Plastic bags are not worse for the earth than any of the other non-biodegradable items we throw away, and are too thin and light to take up much space in landfills. But their chief offense is when they get loose. They litter bushes and alleyways, clog sewers, and when they get into waterways, can choke marine animals and get ingested into the food chain.
According to the American Plastic Manufacturing trade group, Americans use an average of 326 plastic bags per year. Representative Denise Provost, a Somerville Democrat and proponent of the legislation, said moving to a habit of carrying reusable bags would be “a big culture shock. Especially for men.”

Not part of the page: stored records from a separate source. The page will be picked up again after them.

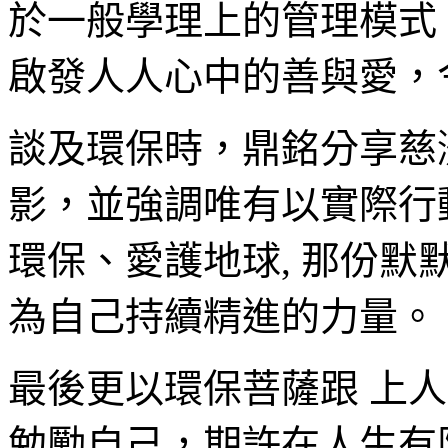
於一般學理上的管理模式
啟發人人心中的善與愛，
談及環保時，鼎銘分享慈
影，並強調唯有以實際行
環保、愛護地球, 那份
為自己持續精進的力量。
最後更以環保菩薩跟 上
勉勵自己，期許在人生有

She thinks there has to be an escape clause: “I think a ban can work, as long as you have some kind of bag for people to buy,” she said. “Human nature being what it is, maybe the reusable bag is forgotten at the home, or the bag is locked in the car, or they had not intended to shop while they were out.”
Many other countries, ranging from Italy to Rwanda, have adopted bans or taxes on plastic bags. Ireland, which levied a tax on plastic bags in 1990, is considered a model success.
But in Massachusetts, “it just has not gotten much attention this year,” acknowledged state Senator James B. Eldridge, a Democrat from Acton who sponsored a Senate bill banning the bags. “I think it’s a classic example where the public is very much embracing this idea, but in the legislature it’s just not as much of a priority.”